3. Molecular Biology and Cancer
(Brooks, Edwards, Evans, Finley, Johnson, Needleman)
Cancer is a major global health problem that prevents a large number of humans from living a normal and healthy life. Disruption of normal homeostatic pathways leads to aberrant behavior in cells and this is at the heart of cancer. To make progress in fighting cancer, we must learn how cellular processes are regulated. Molecular biology is central to this enterprise, and it is the focus of a number of research groups in the Department. Research in molecular biology is ongoing in our department in the following areas:
- Estrogen receptor regulation of gene transcription.
- DNA synthesis pathways.
- Mitochondrial genetics.
- Cell cycle regulation pathways.
- Phosphorus chemistry.
- Regulation of gene transcription.
- Regulation of expression of ATPase genes.

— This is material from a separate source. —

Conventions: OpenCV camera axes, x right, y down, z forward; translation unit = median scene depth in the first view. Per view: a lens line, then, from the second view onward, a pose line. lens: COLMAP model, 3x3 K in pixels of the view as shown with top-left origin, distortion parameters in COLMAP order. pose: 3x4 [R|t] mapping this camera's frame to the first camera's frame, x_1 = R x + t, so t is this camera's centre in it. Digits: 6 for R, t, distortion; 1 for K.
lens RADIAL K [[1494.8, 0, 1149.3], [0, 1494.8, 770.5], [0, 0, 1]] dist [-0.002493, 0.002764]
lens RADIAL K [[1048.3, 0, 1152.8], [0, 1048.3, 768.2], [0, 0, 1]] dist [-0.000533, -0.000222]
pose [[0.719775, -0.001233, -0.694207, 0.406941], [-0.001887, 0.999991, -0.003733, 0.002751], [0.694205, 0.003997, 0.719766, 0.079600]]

- Relationship between gene expression and the assembly and activity of F-ATPase.
4. Molecular and Cellular Bioenergetics
(Ackerman, Brusilow, Edwards, Gatti, Lee)

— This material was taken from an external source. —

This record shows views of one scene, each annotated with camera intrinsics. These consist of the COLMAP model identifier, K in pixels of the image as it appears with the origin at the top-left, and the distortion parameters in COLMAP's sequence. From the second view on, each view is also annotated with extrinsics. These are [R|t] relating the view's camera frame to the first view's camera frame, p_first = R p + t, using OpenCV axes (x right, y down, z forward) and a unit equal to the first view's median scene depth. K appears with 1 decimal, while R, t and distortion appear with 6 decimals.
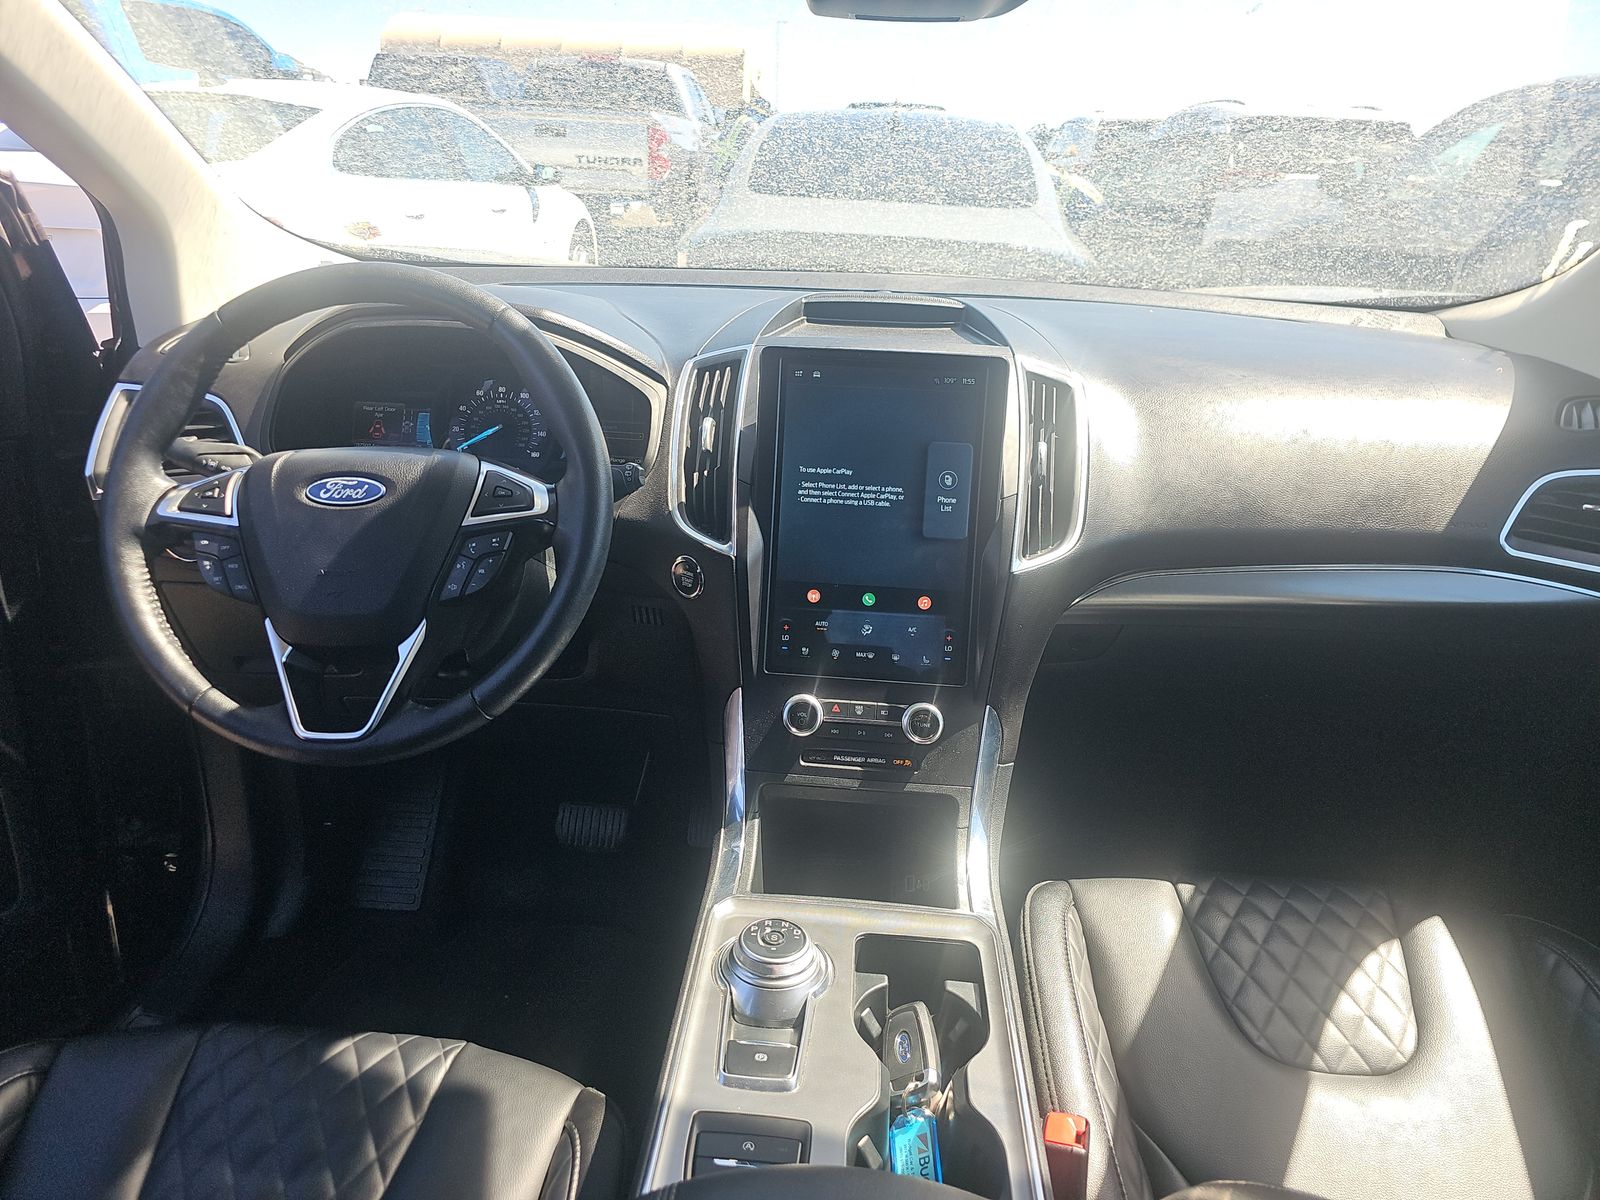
lens RADIAL K [[1057.7, 0, 803.8], [0, 1057.7, 600.6], [0, 0, 1]] dist [0.008530, 0.004229]
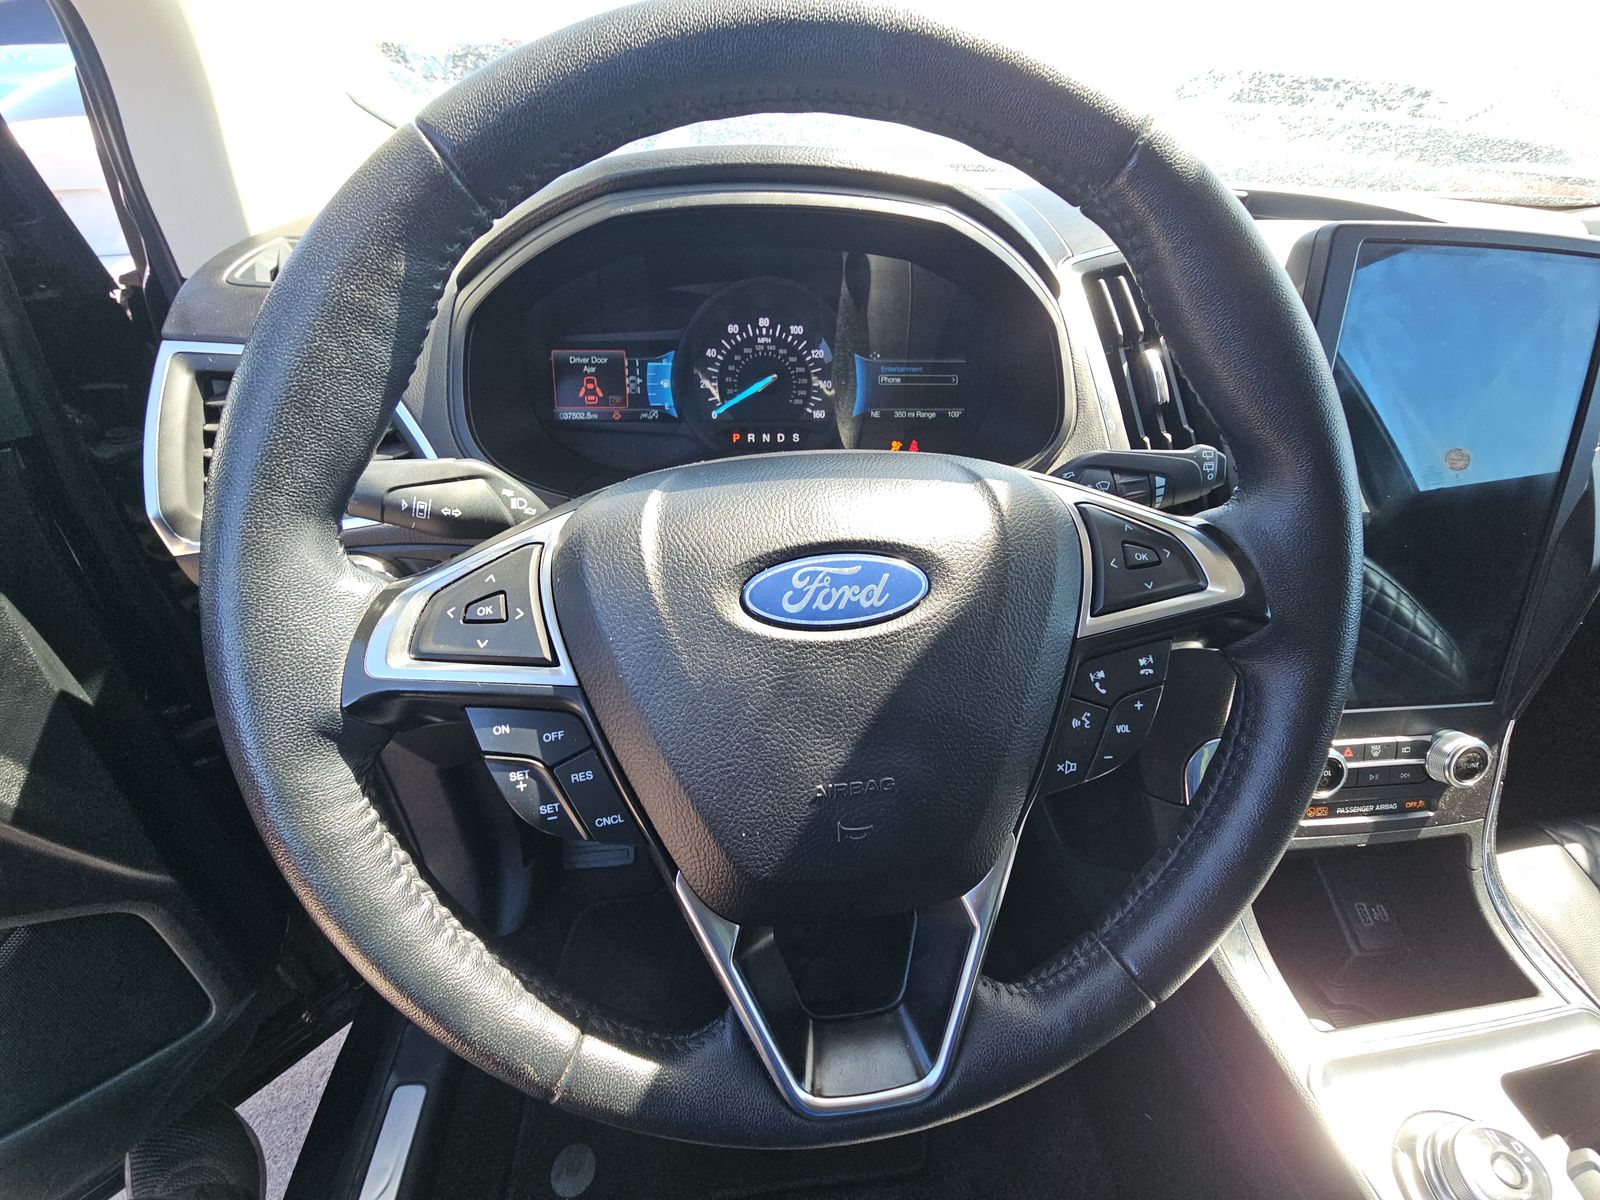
lens RADIAL K [[649.4, 0, 793.9], [0, 649.4, 601.9], [0, 0, 1]] dist [-0.000639, -0.000766]
pose [[0.984249, -0.105064, 0.142182, -0.472008], [0.071118, 0.971608, 0.225655, -0.154218], [-0.161853, -0.211989, 0.963776, 0.725824]]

Mitochondria are the source of metabolic energy for nearly all cellular activities. These complex organelles comprise proteins coded by their own genomes and by the nuclear genome, as well as a diverse array of complex lipids. The way in which the components are assembled into a functional unit remains a major question. The details of energy transduction via electron transfer remain an enigma, whose solution would yield a profound insight into one of the most significant components of eukaryotic metabolism. Finally, mitochondria play the major role in initiating apoptotic cell death, with enormous implications for embryonic development, central nervous system architecture and cancer. Current projects being carried out by researchers in the Department of Biochemistry and Molecular Biology include:
- Mitochondrial ATP synthase assembly.
- Structure and function of the E. coli proton-translocating ATPase/ATP synthase.
- Proteins involved in energy transduction in bacterial and eukaryotic membranes.
- Mitochondrial bioenergetics.
(Evans, Edwards Gatti, Mitra)
Nearly all of the metabolic activities that make up the life of the cell are carried out by proteins - enzymes and transport proteins. Enzymes catalyze an astonishing and diverse range of chemical transformations. A second set of important functional proteins are the membrane proteins that transfer molecules in and out of the cell. In addition to elucidating the biological activity of these proteins, researchers in the Department are also interested in the chemical mechanisms that they utilize to carry out this diverse array of activities. Some projects now in progress include:
- The multifunctional enzymes of pyrimidine biosynthesis.
- Thermophilic enzymes.
- Structure and mechanism of oxidative enzymes.
- Mechanisms of reactions catalyzed by flavoproteins.
- Molecular mechanisms of transport of soft metals and metalloids.
- Heavy metal detoxification (arsenic, lead, and other metals).